A browser-based PvE auto-battler where the enemy AI learns from your unit composition after each wave and escalates counters. Recruit Knights, Archers, Wizards, and Clerics, then watch the enemy intelligently shift its composition to target your dominant strategy.

An auto-battler where the enemy doesn't follow a fixed script—it learns from you. Recruit a team of heroes, watch them fight through automated combat, then return to a shop between waves to reinforce survivors and spend gold. As you play, a performance tracking engine grades each unit type on damage dealt, kills, and survival rate, then silently adjusts the enemy spawn composition to emphasize counters to your dominant units. The game gets harder in exactly the ways you least expect.

The Adaptive Engine

After every wave, each player unit type receives a dominance score combining damage output, kill count, and whether it survived the fight. These scores are normalized and mapped to a weight table governing enemy composition. If your Knights tank through everything, their counter—the Brute—starts appearing in higher numbers, armed with armor-piercing attacks that strip away the Knight's 12-point damage reduction. If Wizards are devastating multiple targets with splash, Silencers accumulate in the next wave to stack ATK debuffs. The adaptation is smooth, not binary: weights blend 55% old state and 45% new target each wave, so the enemy shifts pressure gradually rather than overcorrecting.

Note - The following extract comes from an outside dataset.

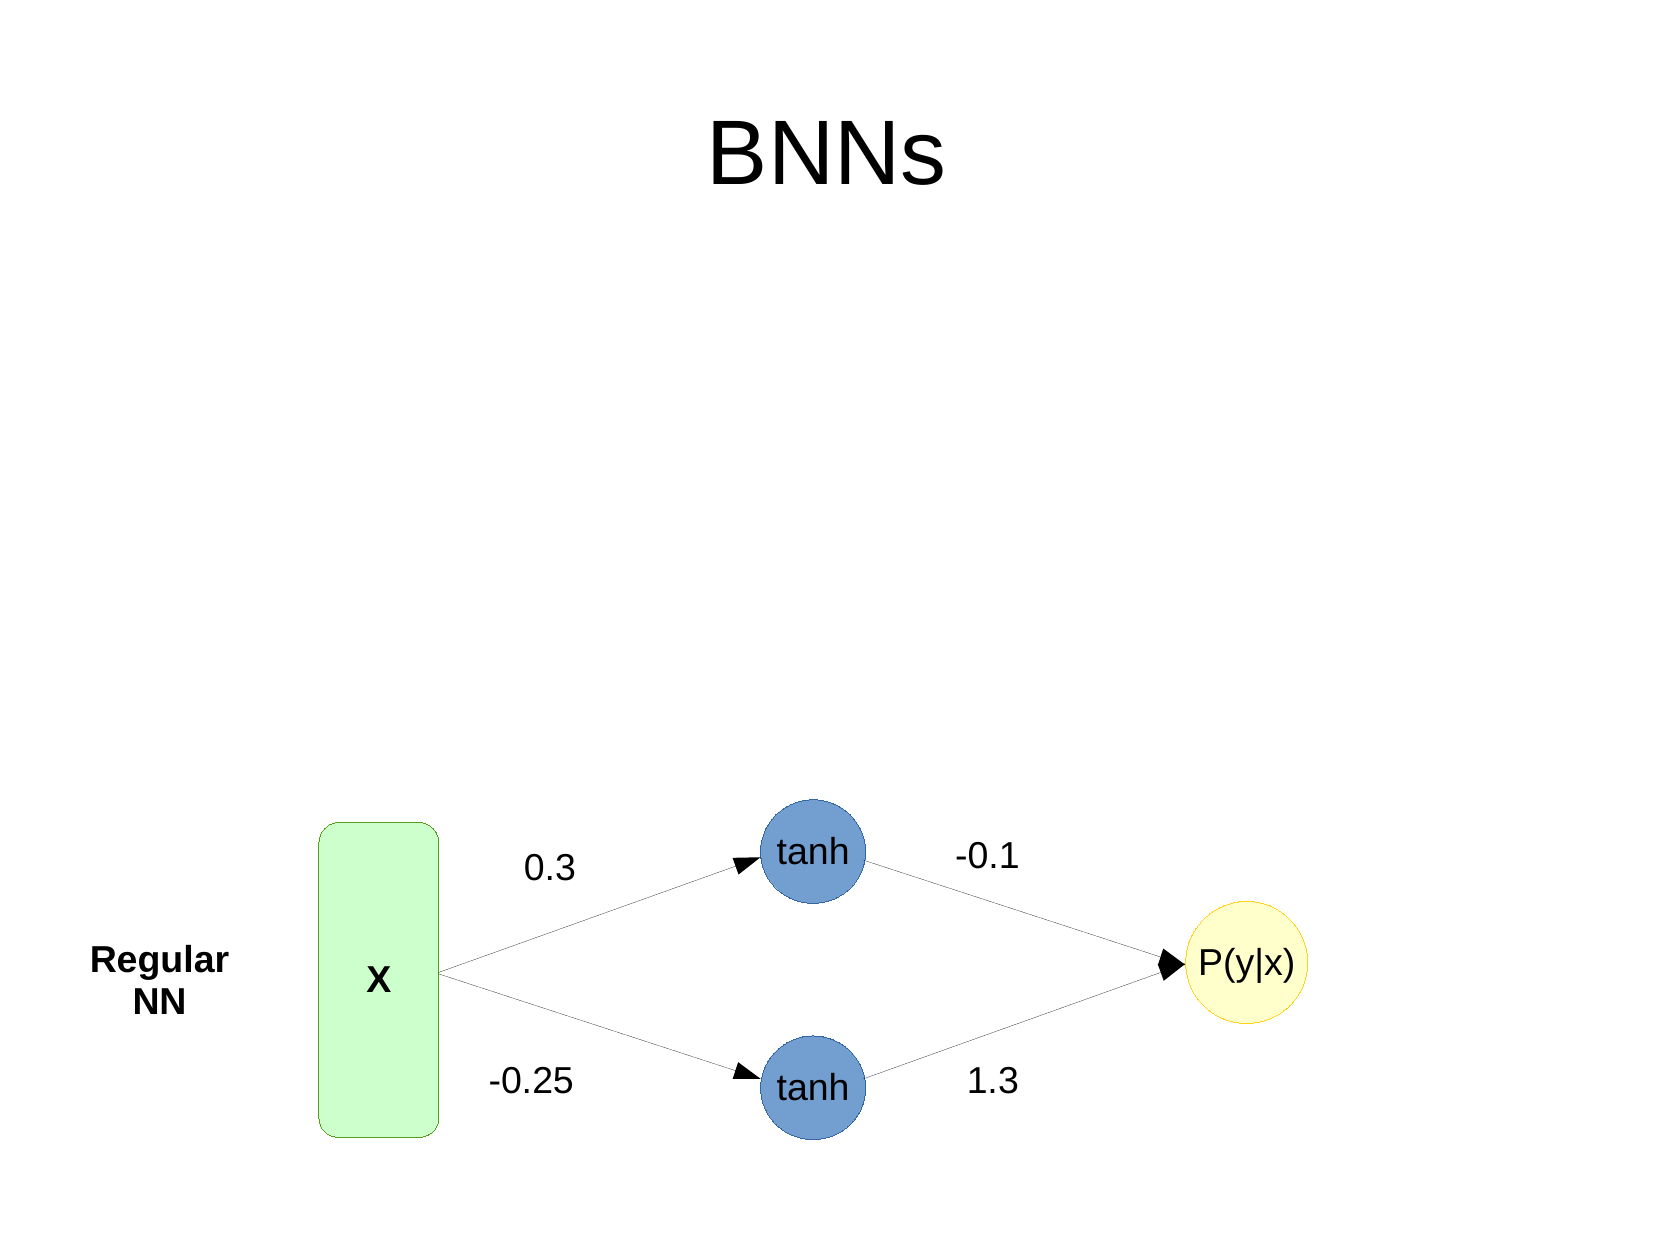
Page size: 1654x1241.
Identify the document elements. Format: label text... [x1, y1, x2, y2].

Unit Roster and Counter Triangle

Four player unit types each have a natural predator. Knights draw enemy targeting via taunt and absorb hits, but Brutes pierce 55% of armor. Wizards deal high splash damage to two targets simultaneously, but Silencers stack -35% ATK on every hit. Clerics heal the lowest-HP ally instead of attacking, but Corruptors apply poison and a heal-suppression debuff. Archers have the fastest attack speed in the game, but Assassins ignore all other targeting logic and lock onto the unit with the lowest max-HP—making your fragile backline their first stop.

Economy and Metagame

Each wave clears for gold scaled to difficulty. Survivors carry their current HP into the next fight, making survival decisions meaningful—a Knight at 40 HP is weaker than a fresh recruit. Units can be sold mid-prep for half their buy cost, letting you pivot composition when the threat intelligence panel shows a specific counter type climbing. That panel, visible from wave two onward, shows which enemy types are being amplified by your recent performance—advance warning to adapt before the enemy adapts to you.